Australia’s ageing shearing sheds are under increasing scrutiny from work safety authorities and shearers lobbying for practical improvements to their working environment.
For many sheep producers, however, the scope for upgrading sheds built 60-plus years ago can be limited and expensive.
Farm building manufacturer State Wide Sheds has found many producers simply opting to start afresh, signing up to build a completely new shed to provide better livestock handling facilities and make shearing an easier job for shearers, farm owners and their sheep.
It’s been a long time since the heady wool boom years of the 1950s prompted widespread construction and renovation of woolsheds on Australian farms.
Not surprisingly, today’s producers were facing a range of safety and efficiency issues, noted State Wide’s operations manager, Michael Dodd – problems which could not be ignored for much longer.
Most shearing sheds are getting very old and in many cases are becoming an occupational health and safety issue for shearers and others working in them.
Much-valued design improvements such as raised and curved shearing boards, gently sloped catching pens and modern insulation, ventilation and lighting strategies were featured in sheds built Australia-wide by the 35-year-old Dubbo-based company.
“Most shearing sheds are getting very old, which means they need more maintenance attention and in many cases are becoming an occupational health and safety issue for shearers and others working in them,” Mr Dodd said.
“Apart from the legal risks for farmers, if shearers aren’t happy with the working environment they’re less likely to want to take the job.
“Finding good shearers is pretty difficult for everybody these days, but if you’ve got a modern shed it’s much easier.”
After a few years of big prices in livestock markets, and a long-awaited kick in wool market values, State Wide had seen a noticeable lift in inquiry about new sheds and new building ideas from wool and prime lamb producers.
Increased activity in the sheep sector was complementing a run of solid orders for sheds with grain storage capability, giving graingrowers the option of storing their harvest on farm until market conditions better suited them.
“For the sheep guys we’re mostly building three or four stand sheds, but some are bigger or more complex,” Mr Dodds said.
Shearing sheds cost in the vicinity of $55,000 a stand and typically take about six weeks to build.
State Wide’s has about 20 staff based around Australia typically working on about six construction projects at any one time.
“For every grain shed or shearing shed we build there’s still just as much demand for machinery sheds and hay storages,” Mr Dodd said.
“Tax depreciation incentives for hay and fodder storage investments have kept things pretty busy for the past year or so.
“However, we find demand fluctuates with local seasonal conditions and can be quite varied in different states.”
Changing attitudes to machinery storage were also promoting steady interest in big equipment shedding.

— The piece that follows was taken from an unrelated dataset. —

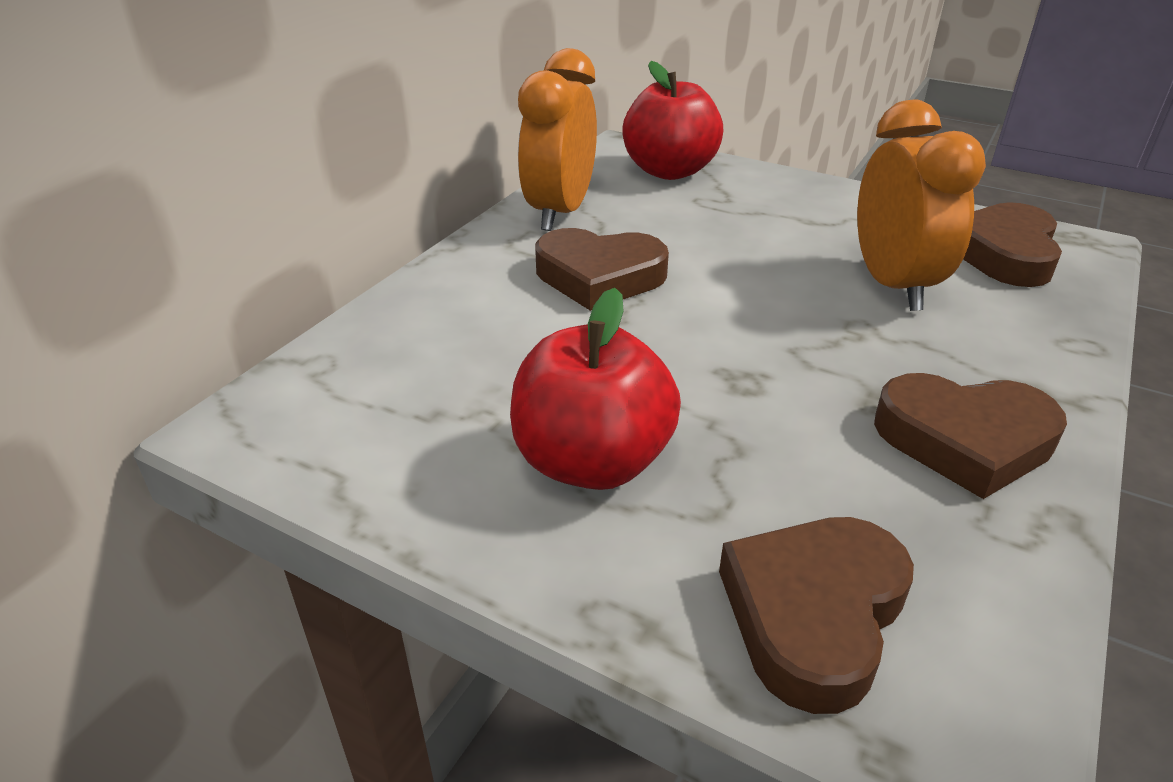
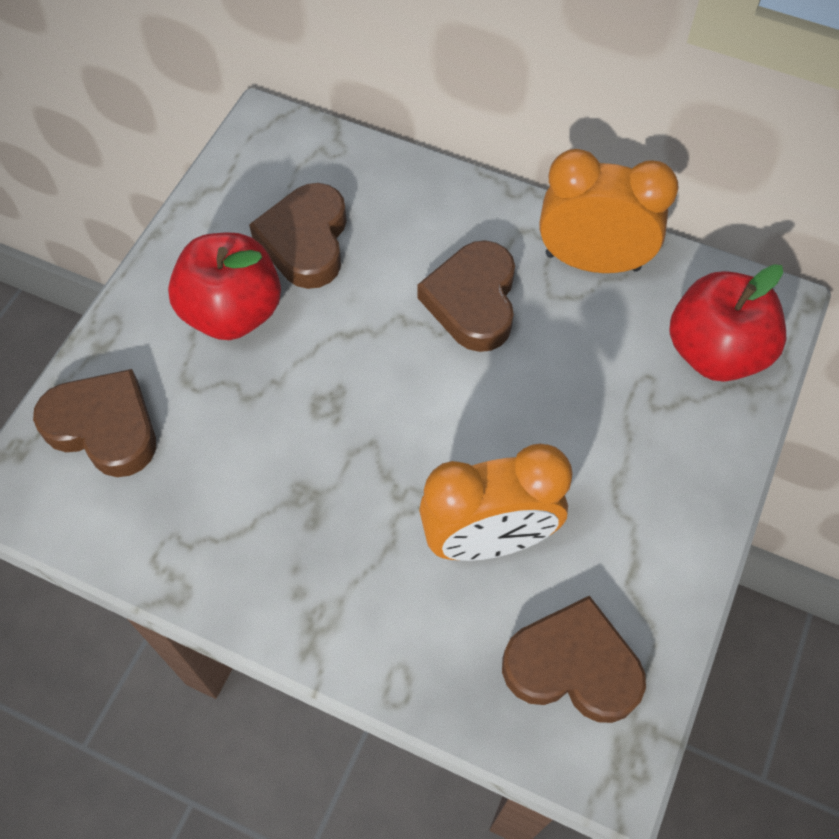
camera: 85 degrees right, 25 degrees up
brown heart [874,373,1067,499] -> brown heart moved to [249,183,347,289]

“If you’re buying machines worth up to $700,000 each, and they’re full of electrical componentry and GPS equipment, it makes a lot of sense to keep your gear protected from the weather as much as you can.”
Woolgrowers were even incorporating machinery storage space in their new multi-level shearing sheds, ensuring the buildings were utilised all year.
Concrete-floored wool storage rooms could easily double as storage areas for farm vehicles, welders, generators, grain bins or “even a Steiger tractor if your shed’s big enough”.